Именно в этот секретный нервный центр пасмурным ноябрьским днем 1994 года привезли изысканно одетого седого человека в инвалидном кресле. Акио Морита, председатель и один из основателей «Сони», впервые за последний год посещал заседание совета директоров, и все сотрудники в желтовато-коричневой униформе, сшитой по эскизам Иссии Мияке, выстроились вдоль стен, чтобы выразить ему свое почтение. Семидесятичетырехлетний Морита перенес инсульт, после которого остался частично парализованным, его речь стала неясной, а движения замедленными. Но несмотря на свою немощь, он выглядел невероятно властным.
Морита считался одним из тех, кто делал экономическую погоду в современной Японии; его, вместе с автомобильным королем Соитиро Хондой и электронным колоссом Конносукэ Мацуситой, чтили как автора послевоенного возрождения страны. Этого суперпродавца японской продукции с уважением встречали в американских советах директоров, а его высказывания с благоговением изучали в Гарварде.
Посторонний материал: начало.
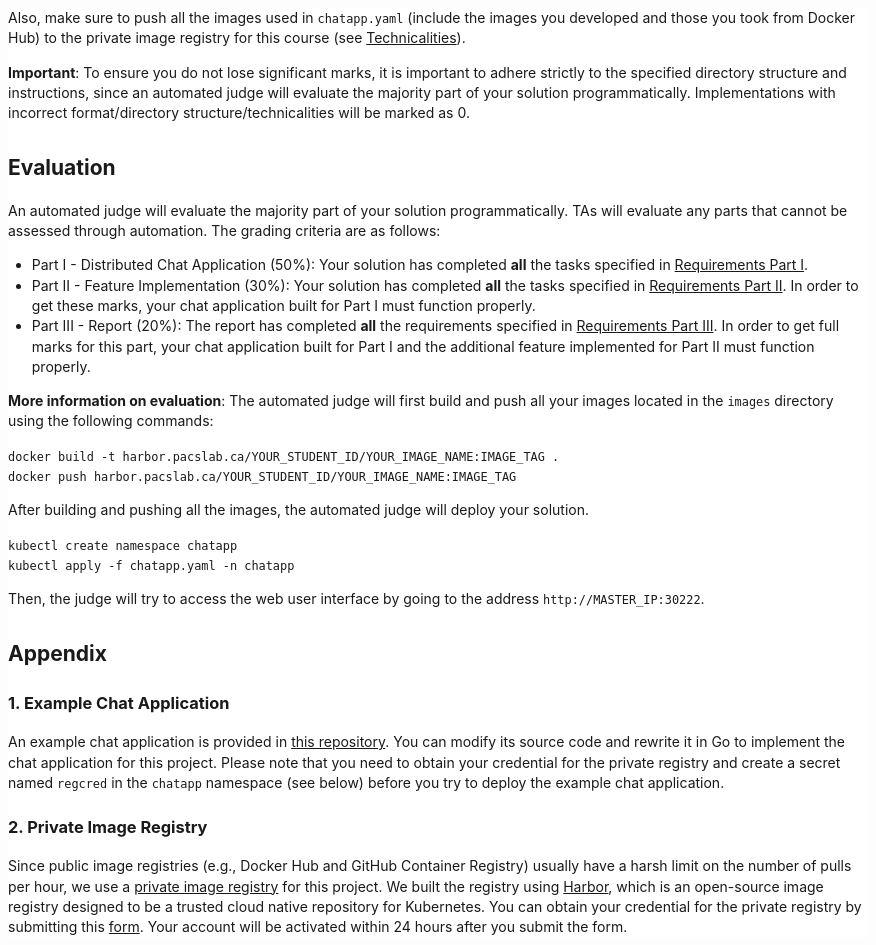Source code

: Also, make sure to push all the images used in `chatapp.yaml` (include the images you developed and those you took from Docker Hub) to the private image registry for this course (see [Technicalities](#technicalities)).

**Important**: To ensure you do not lose significant marks, it is important to adhere strictly to the specified directory structure and instructions, since an automated judge will evaluate the majority part of your solution programmatically. Implementations with incorrect format/directory structure/technicalities will be marked as 0.

## Evaluation
An automated judge will evaluate the majority part of your solution programmatically. TAs will evaluate any parts that cannot be assessed through automation. The grading criteria are as follows:

* Part I - Distributed Chat Application (50%): Your solution has completed **all** the tasks specified in [Requirements Part I](#part-i-implement-a-distributed-chat-application).
* Part II - Feature Implementation (30%): Your solution has completed **all** the tasks specified in [Requirements Part II](#part-ii-feature-implementation). In order to get these marks, your chat application built for Part I must function properly.
* Part III - Report (20%): The report has completed **all** the requirements specified in [Requirements Part III](#part-iii-report). In order to get full marks for this part, your chat application built for Part I and the additional feature implemented for Part II must function properly.

**More information on evaluation**: The automated judge will first build and push all your images located in the `images` directory using the following commands:
```
docker build -t harbor.pacslab.ca/YOUR_STUDENT_ID/YOUR_IMAGE_NAME:IMAGE_TAG .
docker push harbor.pacslab.ca/YOUR_STUDENT_ID/YOUR_IMAGE_NAME:IMAGE_TAG
```
After building and pushing all the images, the automated judge will deploy your solution.
```
kubectl create namespace chatapp
kubectl apply -f chatapp.yaml -n chatapp
```
Then, the judge will try to access the web user interface by going to the address `http://MASTER_IP:30222`.


## Appendix
### 1. Example Chat Application
An example chat application is provided in [this repository](https://github.com/pacslab/chatapp). You can modify its source code and rewrite it in Go to implement the chat application for this project. Please note that you need to obtain your credential for the private registry and create a secret named `regcred` in the `chatapp` namespace (see below) before you try to deploy the example chat application.

### 2. Private Image Registry
Since public image registries (e.g., Docker Hub and GitHub Container Registry) usually have a harsh limit on the number of pulls per hour, we use a [private image registry](https://harbor.pacslab.ca/) for this project. We built the registry using [Harbor](https://goharbor.io/), which is an open-source image registry designed to be a trusted cloud native repository for Kubernetes. You can obtain your credential for the private registry by submitting this [form](https://forms.gle/JhwQTvFPnUAcnhRZ6). Your account will be activated within 24 hours after you submit the form.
Хотя Хонда и Мацусита имели больший вес на родине, они редко выезжали за границу. Морита чаще других говорил от имени Японии за рубежом, где его называли «мистер Сони». Его появление на заседании совета директоров «Сони» в ноябре 1994 года свидетельствовало о крайней важности события.
«Сони», его детище с таким удобным для западного потребителя именем, крайне беспокоили убытки американского отделения фирмы, занимавшегося концертной деятельностью. Семь лет назад Морита и его исполнительный директор Норио Oга совершили налет на Блэк-Рок современных средств массовой информации [878] * и купили за два миллиарда долларов все авторские права и все наследие компании «Коламбия рекордс», консервировавшей музыку со времен Эдисона. Этот роскошный трофей засиял еще ярче, когда Oга вернул половину затраченных средств, выбросив 27 % акций японского филиала «Коламбии» на токийскую фондовую биржу. На волне успеха Морита и Ога устремились в Голливуд, где за 3,4 миллиарда долларов приобрели «Коламбия пикчерз»; тем самым они получили неограниченный доступ к трем тысячам фильмов, двадцати трем тысячам записей телевизионных передач и некоторым величайшим именам в истории кинематографа.
878
1* Метафорически называя покупку «Коламбия Рекордс» «налетом на Блэк-Рок современных средств массовой информации», Н. Лебрехт намекает на эпизод англоамериканской войны 1812–1813 гг., когда английский десант вместе с союзными англичанам индейскими племенами, внезапной атакой изгнал американцев и сжег города Блэк-Рок и Буффало. Есть в этом выражении и прямой смысл, поскольку «Блэк-Рок» («Черная скала») — название здания, в котором размещаются Си-би-эс и «Коламбия рекордc».